Представьте, человек радуется, в нем все поет, оттого, что ему доверили важное дело, и вдруг его окатывают холодной водой. Так же стало и со мной после отказа Байдалы. Я сник, понуро побрел к Ажибеку.

А он в это время запихивал в необъятный, растянутый карман пиджачка курт и иримшик, добытые Кайратом и Саматом. Заикаясь, стыдясь смотреть в глаза своего бригадира, я передал слова старика Байдалы.

– Эх ты, тряпка! – презрительно сказал Ажибек. – У тебя в руках документ, записка самого председателя, а ты развесил уши перед каким-то Байдалы. Ты показал ему записку или нет?

– Я ему прочитал, а он…

– Так что же тебе еще? Надо было зайти в конюшню и взять самого лучшего коня. Э, видать, из тебя никогда не выйдет настоящий мужчина. Если я ошибусь, отрежешь мне нос. Дай сюда записку!

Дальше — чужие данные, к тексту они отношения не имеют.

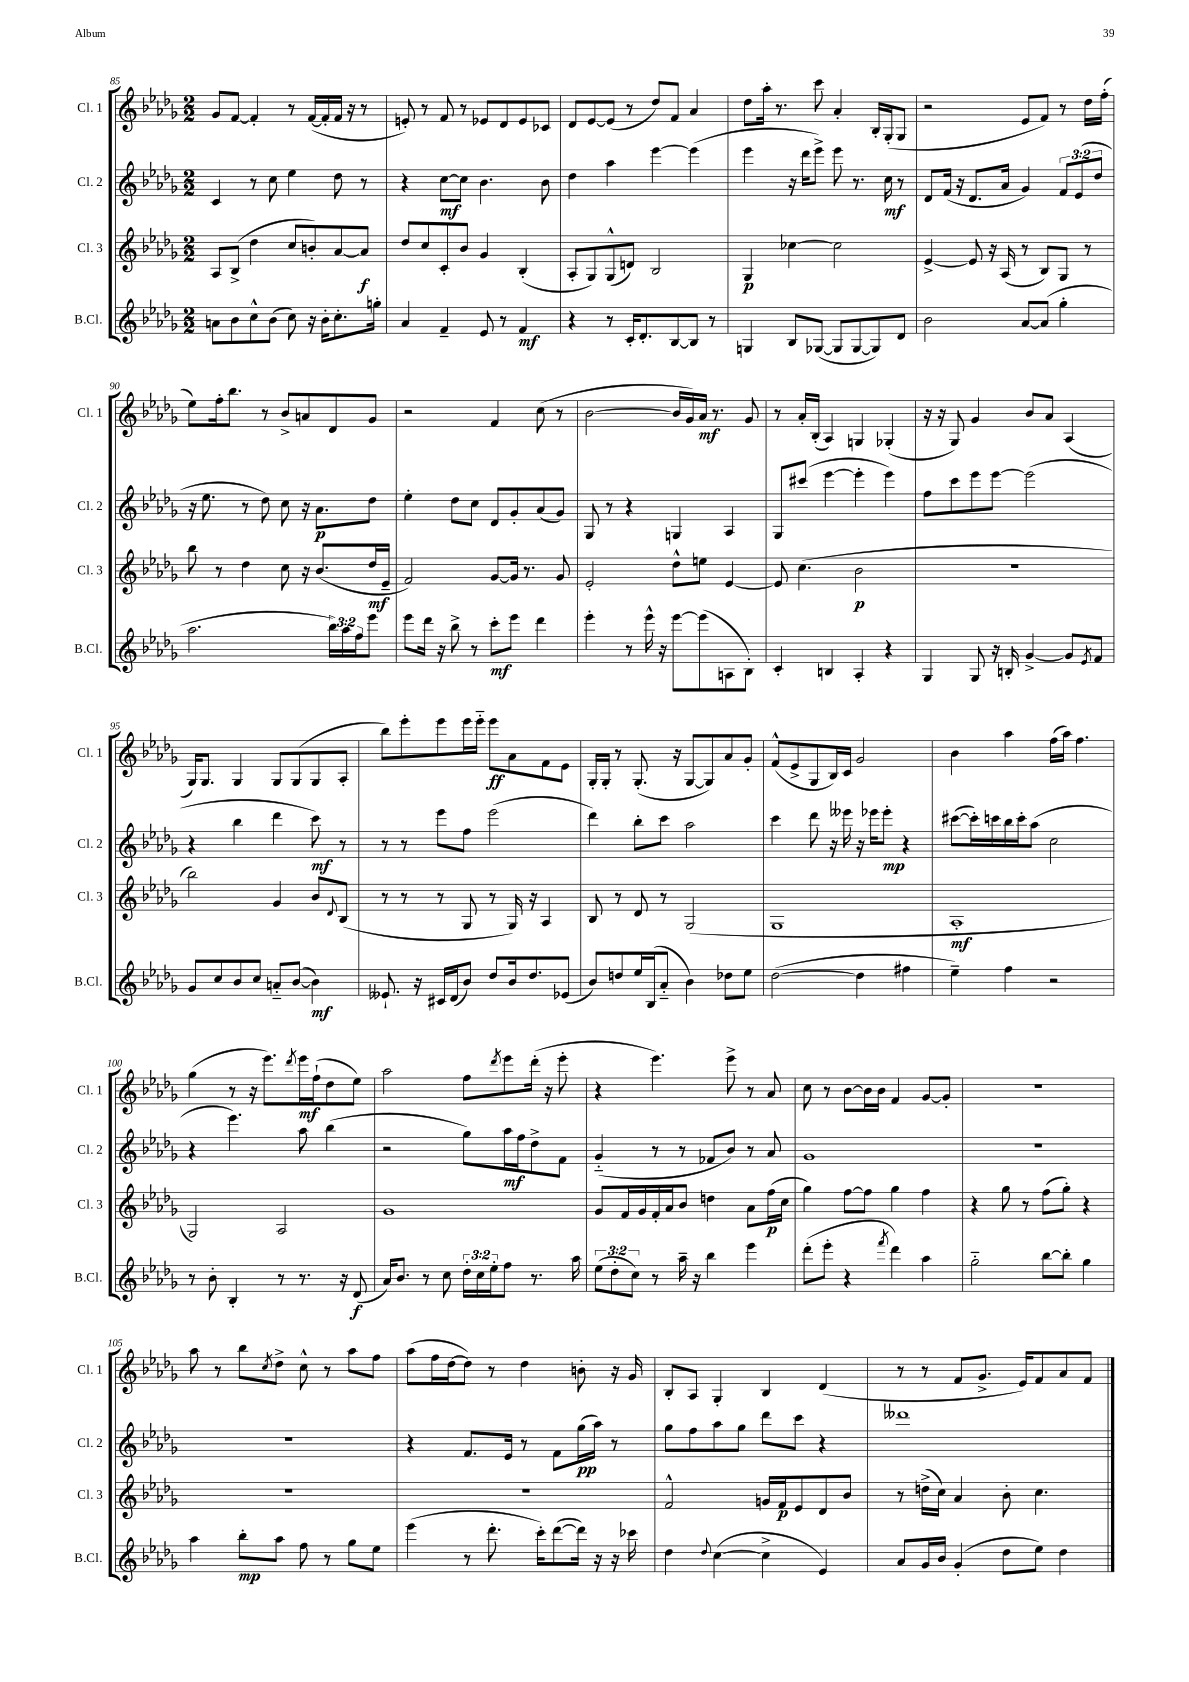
<<
\new StaffGroup <<
\new Staff = "s0" \with { instrumentName = "Cl. 1" shortInstrumentName = "Cl. 1" } {
    \clef treble \key des \major \numericTimeSignature \time 2/2
    ges'8 f'8~ f'4-. r8 f'16~( f'16-. f'16 r16 r8 |
    e'8-.) r8 f'8 r8 ees'8 des'8 ees'8 ces'8 |
    des'8 ees'8~ ees'8( r8 des''8) f'8 aes'4 |
    des''8 aes''16-. r8. c'''8 aes'4-. bes16-. ges16-.( ges8 |
    r2 ees'8 f'8) r8 des''16 f''16-.( |
    ees''8) f''16-. bes''8. r8 bes'8-> a'8 des'8 ges'8 |
    r2 f'4 c''8( r8 |
    bes'2~ bes'16 ges'16) aes'16\mf r8. ges'8 |
    r8 aes'16-. bes16-.( aes4) g4 ges4-.( |
    r16 r16 ges8) ges'4 bes'8 aes'8 aes4( |
    ges16) ges8. ges4 ges8 ges8( ges8 aes8-. |
    bes''8) ees'''8-. ees'''8 ees'''16 ees'''16-_ ees'''8\ff aes'8 f'8 ees'8 |
    ges16-. ges16-. r8 ges8.-.( r16 ges8~ ges8) aes'8 ges'8-. |
    f'8-^( ees'8-> ges8 bes16) c'16 ges'2 |
    bes'4 aes''4 f''16( aes''16) f''4. |
    ges''4( r8 r16 ees'''8.) \acciaccatura { des'''8 } ees'''16\mf f''16-!( des''8 ees''8) |
    aes''2 f''8 \acciaccatura { des'''8 } ees'''8 des'''16-.( r16 ees'''8-. |
    r4 ees'''4.) ees'''8-> r8 aes'8 |
    c''8 r8 bes'8~ bes'16 bes'16 f'4 ges'8~ ges'8-. |
    R1 |
    aes''8 r8 bes''8 \acciaccatura { c''8 } des''8-> c''8-^ r8 aes''8 f''8 |
    aes''8( f''16 des''16~ des''8) r8 des''4 b'8-. r16 ges'16 |
    bes8-. aes8 ges4-. bes4 des'4( |
    r8 r8 f'8 ges'8.-> ees'16) f'8 aes'8 f'8 \bar "|." |
}
\new Staff = "s1" \with { instrumentName = "Cl. 2" shortInstrumentName = "Cl. 2" } {
    \clef treble \key des \major \numericTimeSignature \time 2/2 \override Staff.TupletNumber.text = #tuplet-number::calc-fraction-text
    c'4 r8 c''8 ees''4 des''8 r8 |
    r4 c''8~\mf c''8 bes'4. bes'8 |
    des''4 aes''4 ees'''4~ ees'''4( |
    ees'''4 r16 des'''16 ees'''8->) ees'''8 r8. c''16\mf r8 |
    des'8 f'16( r16 des'8. aes'16 ges'4) \tuplet 3/2 { f'8 ees'8( des''8 } |
    r16 ees''8. r8 des''8) c''8 r16 aes'8.\p des''8 |
    ees''4-. des''8 c''8 des'8 ges'8-. aes'8( ges'8) |
    ges8 r8 r4 g4 aes4 |
    ges8 cis'''8( ees'''4~ ees'''4-. ees'''4) |
    f''8 c'''8 ees'''8 ees'''8~ ees'''2( |
    r4 bes''4 des'''4 c'''8\mf) r8 |
    r8 r8 ees'''8 f''8 ees'''2( |
    des'''4) bes''8-. c'''8 aes''2 |
    c'''4 des'''8 r16 eeses'''16 r16 ees'''16 ees'''8-.\mp r4 |
    cis'''8~( cis'''16-.) c'''16 bes''16 c'''16-. aes''8( c''2 |
    r4 ees'''4.) aes''8 bes''4( |
    r2 ges''8) aes''16\mf f''16 des''8-> f'8 |
    ges'4-_( r8 r8 fes'8 bes'8) r8 aes'8 |
    ges'1 |
    R1 |
    R1 |
    r4 f'8. ees'16 r8 f'8 ges''16\pp( aes''16) r8 |
    ges''8 f''8 aes''8 ges''8 des'''8 c'''8 r4 |
    deses'''1 \bar "|." |
}
\new Staff = "s2" \with { instrumentName = "Cl. 3" shortInstrumentName = "Cl. 3" } {
    \clef treble \key des \major \numericTimeSignature \time 2/2
    aes8 bes8->( des''4 c''8 b'8-.) aes'8~ aes'8\f |
    des''8 c''8 c'8-. bes'8 ges'4 bes4-.( |
    aes8-. ges8) ges8-^( d'8) bes2 |
    ges4\p ces''4~ ces''2 |
    ees'4~-> ees'8 r16 aes16( r8 bes8) ges8 r8 |
    bes''8 r8 des''4 c''8 r16 bes'8.( des''16\mf ees'16-- |
    f'2) ges'8~ ges'16 r8. ges'8 |
    ees'2-. des''8-^ e''8 ees'4~ |
    ees'8 c''4.( bes'2\p |
    R1 |
    bes''2) ges'4 bes'8 \appoggiatura { des'8 } bes8( |
    r8 r8 r8 ges8 r8 ges16) r16 aes4 |
    bes8 r8 des'8 r8 ges2( |
    ges1 |
    aes1-.\mf |
    ges2) aes2 |
    ges'1 |
    ges'8 f'16 ges'16 f'16-. aes'16 bes'8 d''4 aes'8 f''16\p( c''16 |
    ges''4) f''8~ f''8 ges''4 f''4 |
    r4 ges''8 r8 f''8( ges''8-.) r4 |
    R1 |
    R1 |
    f'2-^ g'16 f'16\p ees'8 des'8 bes'8 |
    r8 d''16->( c''16) aes'4 bes'8-. c''4. \bar "|." |
}
\new Staff = "s3" \with { instrumentName = "B.Cl." shortInstrumentName = "B.Cl." } {
    \clef treble \key des \major \numericTimeSignature \time 2/2 \override Staff.TupletNumber.text = #tuplet-number::calc-fraction-text
    a'8 bes'8 c''8-^ bes'8( c''8) r16 bes'16-. c''8.-. g''16-. |
    aes'4 f'4-- ees'8 r8 f'4\mf |
    r4 r8 c'16-. des'8.-. bes8~ bes8 r8 |
    g4 bes8 ges8~( ges8 ges8~ ges8) des'8 |
    bes'2 aes'8~ aes'8( ges''4-. |
    aes''2. \tuplet 3/2 { bes''16) aes''16 f''16 } ees'''8 |
    ees'''8 des'''16 r16 bes''8-> r8 c'''8-.\mf ees'''8 des'''4 |
    ees'''4-. r8 ees'''16-^ r16 ees'''8~ ees'''8( a8 bes8-.) |
    c'4-. b4 aes4-. r4 |
    ges4 ges8 r16 b16-. ges'4~-> ges'8 \acciaccatura { ees'8 } f'8 |
    ges'8 c''8 bes'8 c''8 a'8-_ bes'8~( bes'4\mf) |
    eeses'8.-! r16 cis'16 des'16( bes'8) des''8 bes'16 des''8. ees'8( |
    bes'8) d''8 ees''16 bes16( aes'8-_ bes'4) des''8 ees''8 |
    des''2~( des''4 fis''4 |
    ees''4--) f''4 r2 |
    r8 bes'8-. bes4-. r8 r8. r16 des'8\f( |
    aes'16) bes'8. r8 c''8 \tuplet 3/2 { des''16-. c''16 ees''16-. } f''8 r8. aes''16 |
    \tuplet 3/2 { ees''8( des''8-. c''8) } r8 aes''16-- r16 bes''4 ees'''4 |
    des'''8-.( ees'''8-. r4 \acciaccatura { f'''8 } des'''4) aes''4 |
    ges''2-_ bes''8~ bes''8-. ges''4 |
    aes''4 bes''8-.\mp aes''8 f''8 r8 ges''8 ees''8 |
    ees'''4( r8 des'''8.-. c'''16-.) des'''8~( des'''16) r16 r16 ces'''16 |
    des''4 \appoggiatura { des''8 } c''4~( c''4-> ees'4) |
    aes'8 ges'16 bes'16 ges'4-.( des''8 ees''8) des''4 \bar "|." |
}
>>
>>
\layout { \context { \Score currentBarNumber = #85 } }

Он ушел на конюшню и вскоре вернулся на сером коне самого Байдалы. Скакун был без седла. Ажибек только успел набросить уздечку. За ним с криком гнался хозяин скакуна, размахивал палкой, от ярости готовый разнести на куски и землю, и небо.

– Стой! Я тебе говорю, щенок! – завопил старик Байдалы, запыхавшись. – Остановись, пока цел! Или я за себя не отвечаю… Проклятье! Ему мало на конюшне других коней. Так нет, он взял именно того, на котором я езжу! Остановись, негодник! Кому говорю?

– Баке, то, что тебе не дают, приходится искать на дороге. Разве этого коня вам оставил ваш отец? Это колхозный конь, общий! Вы – бригадир, и я – бригадир, значит, я тоже имею право ездить на этом коне! – возразил Ажибек.

– Он бригадир! Слышите, что говорит этот щенок?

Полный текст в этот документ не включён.